Tutti questi dati assecondano la tesi di molti difensori della cannabis, che hanno sottolineato la sua utilità per combattere i problemi con gli oppioidi nelle campagne per la legalizzazione in diversi stati. Attivisti, specialisti e avvocati credono che sia l'opzione più sicura per molti pazienti che soffrono di dolori cronoci, per i quali dovrebbe essere disponibile. Questo è stato infatti uno dei punti che hanno contribuito all'approvazione della nuova legge sulla cannabis medicinale dello stato dell'Ohio. Nonostante questo, uno dei rappresentati dello stato, difensore della proposta, avvertiva delle aspettative poco realiste. "Non credo che tutti lascino i narcotici e comincino a consumare marijuana medicinale", ha affermato Steve Huffman. "Ma credo che sarà la cosa migliore per alcune persone".
Questo è il caso di Joe Brumfield, che aveva 23 anni quando gli hanno diagnosticato la distrofia muscolare, una malattia degenerativa che attacca i muscoli del bacino e delle spalle, rendendo i movimenti sempre più dolorosi. Per lottare contro gli effetti della malattia, quest'artista residente a Baltimora ha ricevuto prescrizioni di metadone, un oppioide associato al trattamento delle dipendenze che può essere fatale se non si ingerisce nelle dosi corrette.

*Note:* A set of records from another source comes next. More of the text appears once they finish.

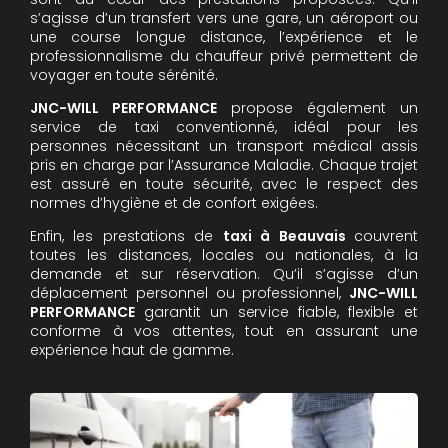
s’agisse d’un transfert vers une gare, un aéroport ou
une course longue distance, l’expérience et le
professionnalisme du chauffeur privé permettent de
voyager en toute sérénité.
JNC-WILL PERFORMANCE
propose également un
service de taxi conventionné, idéal pour les
personnes nécessitant un transport médical assis
pris en charge par l’Assurance Maladie. Chaque trajet
est assuré en toute sécurité, avec le respect des
normes d’hygiène et de confort exigées.
Enfin, les prestations de
taxi à Beauvais
couvrent
toutes les distances, locales ou nationales, à la
demande et sur réservation. Qu’il s’agisse d’un
déplacement personnel ou professionnel,
JNC-WILL
PERFORMANCE
garantit un service fiable, flexible et
conforme à vos attentes, tout en assurant une
expérience haut de gamme.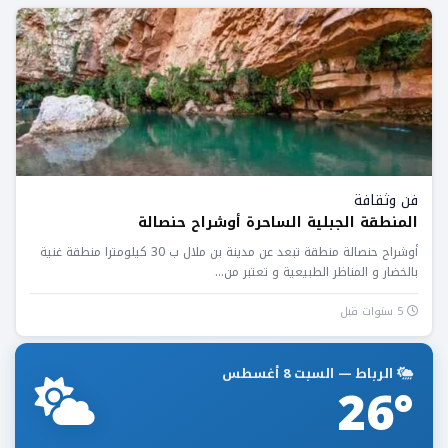
فن وثقافة
المنطقة الجبلية الساحرة أوشراح حنصالة
أوشراح حنصالة منطقة تبعد عن مدينة بن ملال ب 30 كيلومترا منطقة غنية
بالخضار و المناظر الطبيعية و تعتبر من...
5 سنوات قبل
الرباط — السبت 8 أغسطس
26°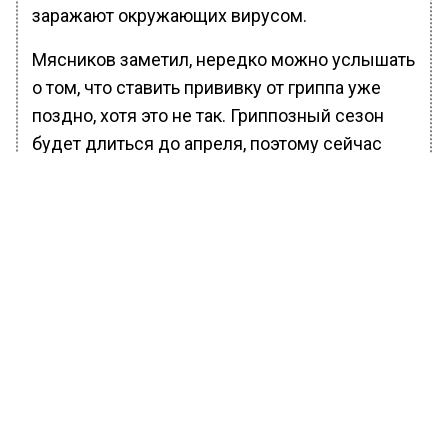
заражают окружающих вирусом.
Мясников заметил, нередко можно услышать
о том, что ставить прививку от гриппа уже
поздно, хотя это не так. Гриппозный сезон
будет длиться до апреля, поэтому сейчас
есть смысл вакцинироваться.
БОЛЬШЕ АКТУАЛЬНЫХ НОВОСТЕЙ И ЭКСКЛЮЗИВНЫХ
ВИДЕО В ТЕЛЕГРАМ-КАНАЛЕ "ВЕСТИ МОСКОВСКОГО
РЕГИОНА".
ПОДПИШИСЬ!
ПОДПИСЫВАЙТЕСЬ НА МОСРЕГИОН:
НОВОСТИ
ДЗЕН
ТЕЛЕГРАМ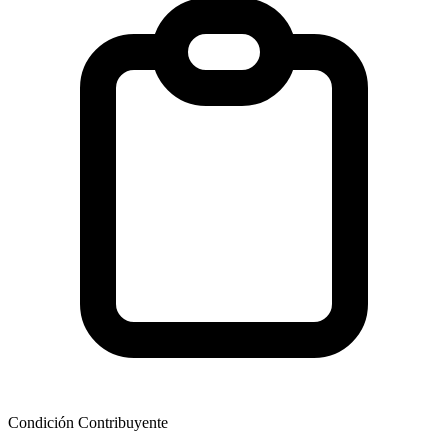
Condición Contribuyente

Lui ha assunto questo farmaco in modo scrupoloso, spaventato dalla possibile dipendenza e dai rischi associati, e ha cominciato presto a cercare un'alternativa. "Mi sono chiesto perché stessi mettendo a rischio la mia salute, assieme a quella della mia famiglia, prendendo questo farmaco con prescrizione se potevo avere un'alternativa naturale e più sana", racconta. La cannabis è stata l'opzione scelta. E dopo anni di uso personale, Brumfield spiega di essere stato capace di controllare i suoi sintomi e ridurre l'uso di altre sostanze che considera pericolose. Adesso, l'approvazione della norma in Ohio appoggia il suo consumo e potrà realizzarlo in maniera legale.
Nonostante l'erba non sia la soluzione definitiva contro la dipendenza da oppioidi, poiché alcuni consumatori di cannabis impiegano anche sostanze di questo tipo, la legalizzazione della vendita di cannabis ha migliorato i dati dell'abuso in molti stati e potrebbe essere la chiave per lottare contro un'epidemia silenziosa che negli Stati Uniti ucciede decine di migliaia di persone ogni anno. Una buona notizia per i difensori della marijuana terapeutica, sia nel paese nordamericano sia a livello globale.